J’ai essayé d’écrire comme ça. Écrire comme eux, bien comme il faut, singer d’autres styles, changer le mien pour mieux répondre à leurs attentes. Ce qu’ils attendent de moi, de nous, d’un auteur.

J’ai pu, je pourrais. Je savais que je pouvais et je l’ai fait. Quelques lignes, quelques pages et le dégoût. La colère. La rage. Parce qu’à la fin je peux, mais je ne veux pas ! Ce n’est pas moi, ce n’est pas vrai, je déteste ça.

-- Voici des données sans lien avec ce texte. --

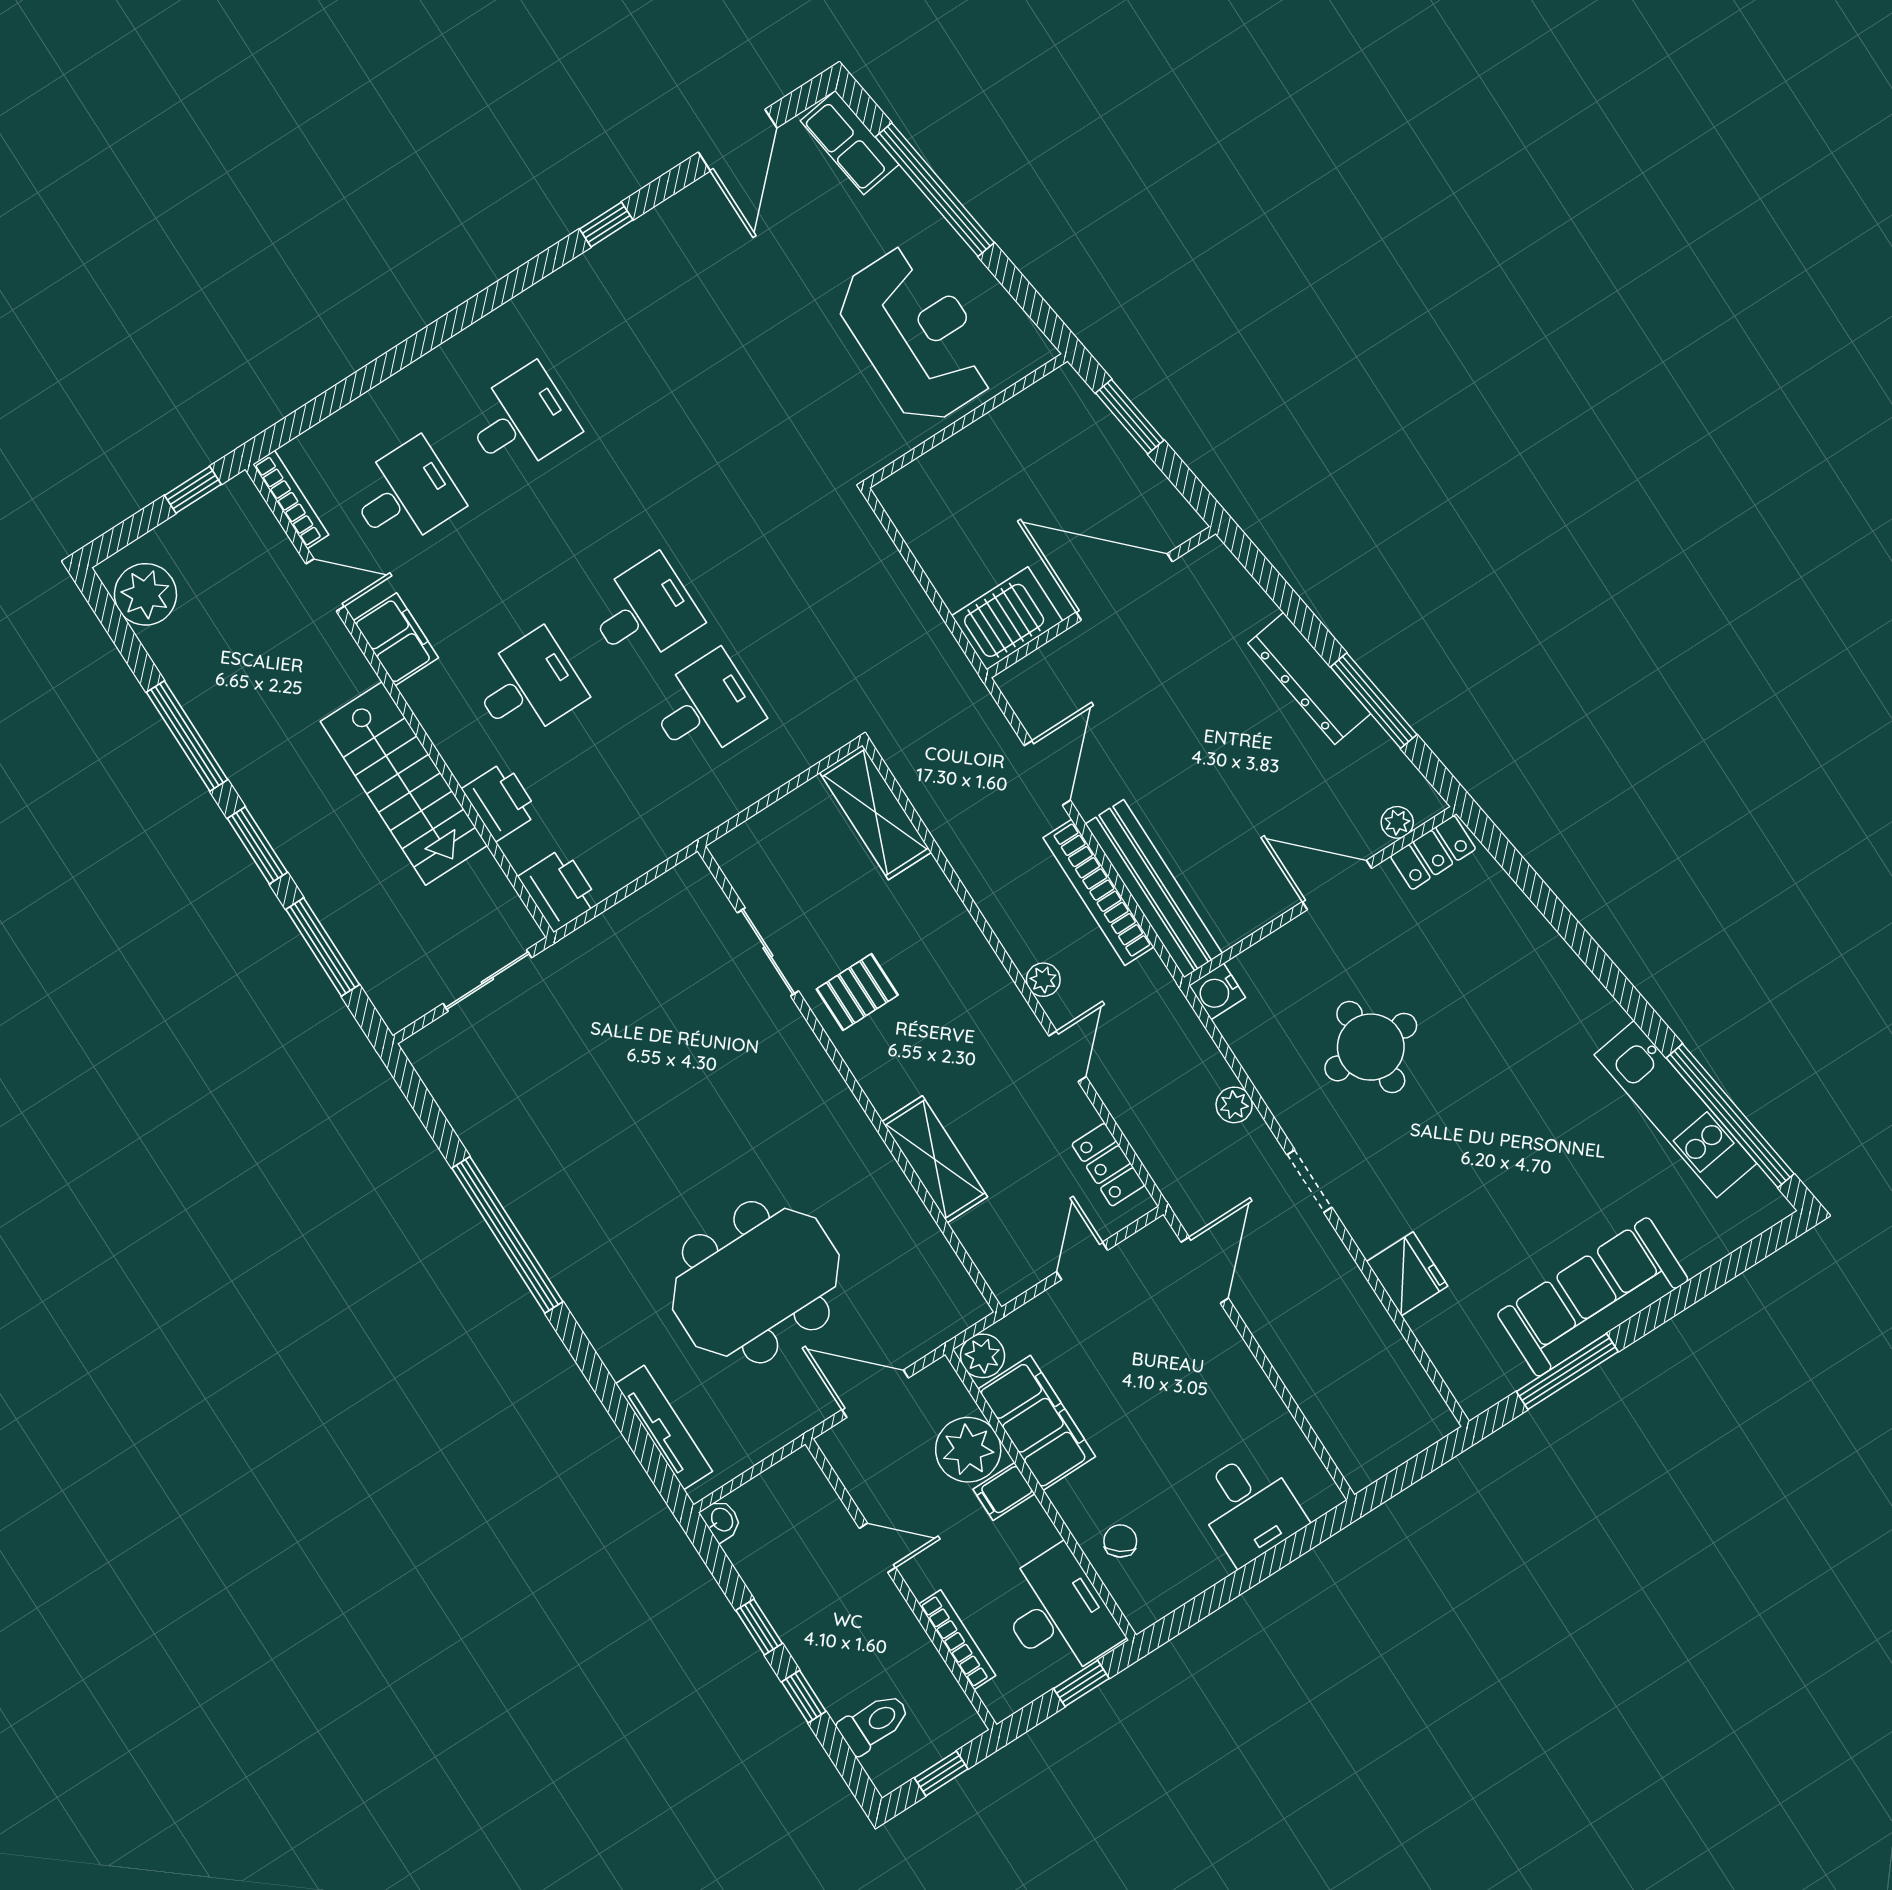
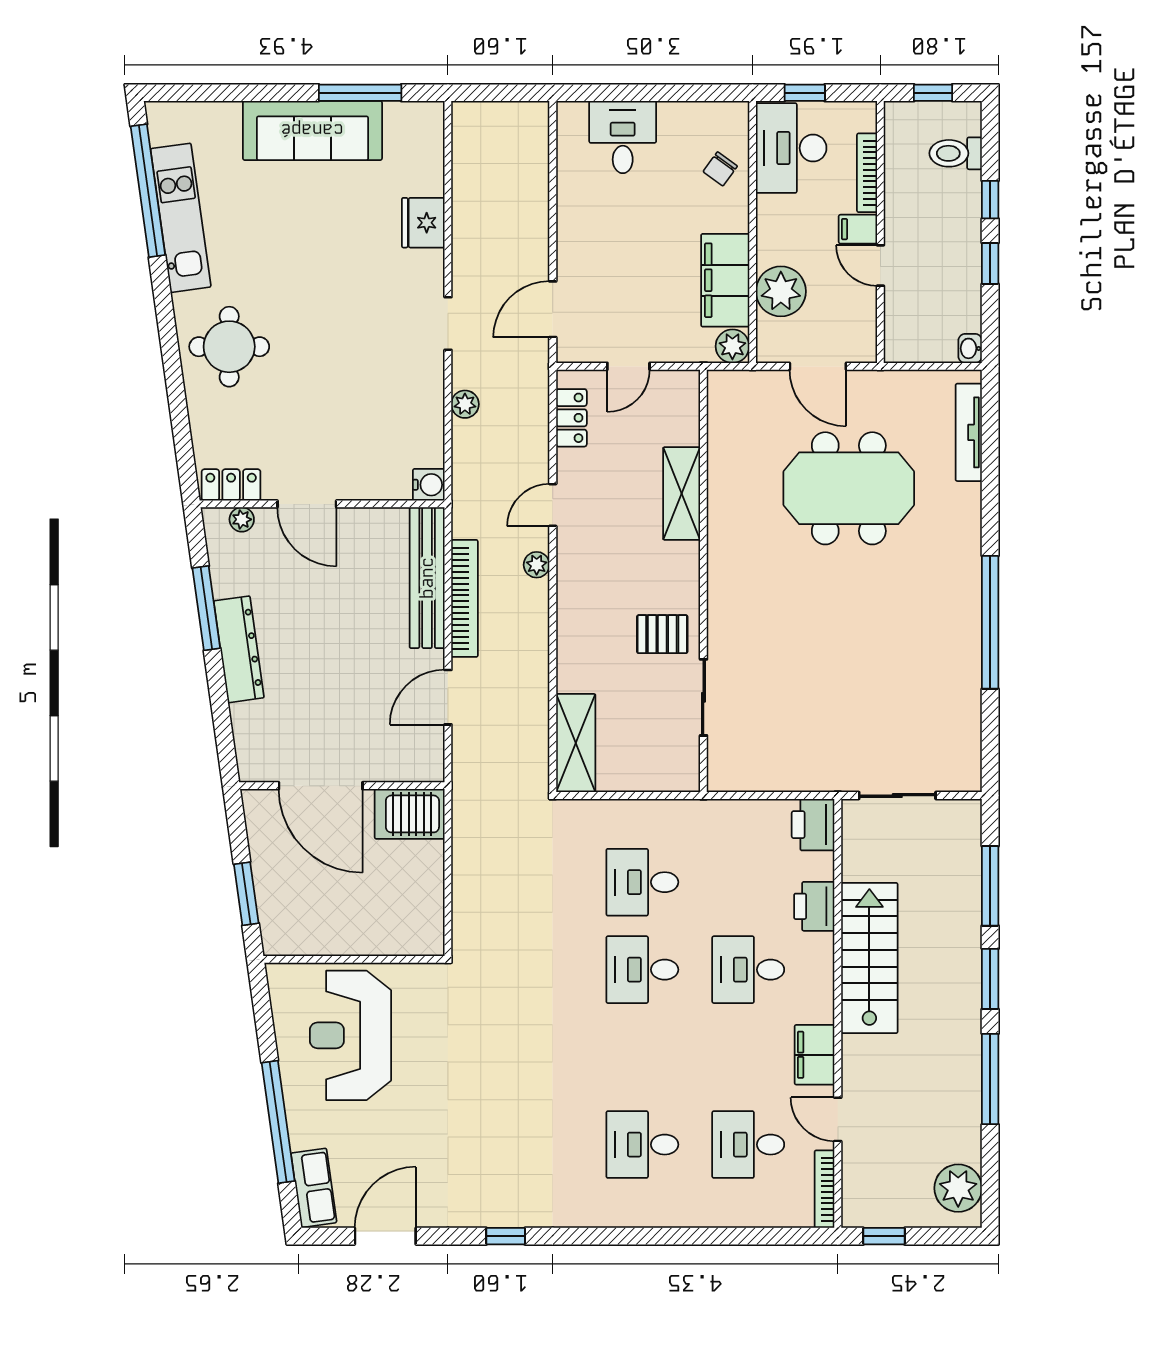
round table: (1371, 1047) -> (229, 347), moved
filing cabinet: (1004, 1492) -> (858, 229), moved, turned 180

Écrire comme ça, comme une autre que moi, me travestir, me dissimuler. C’est si surfait, si vain que ça m’en donne la nausée. Je ne veux pas, je ne dois pas. Ce serait retirer tout son sens à l’écriture. Parce qu’écrire a un sens ? Non ! Écrire n’a pas de sens et cela doit rester ainsi. Je veux continuer à écrire des non-sens. Je ne veux pas mimer, feindre ou prétendre. Je veux que les choses restent comme elles sont. La main comme prolongement de ma psyché. Un câble directement relié à mes tripes. Moi. Véritable. Authentique. Moi et mon style. Trop simple, simpliste. Pas assez sophistiqué, basique. Vide de style mais empli de sens. De sang. Celui de la rage.

À prendre ou probablement à laisser.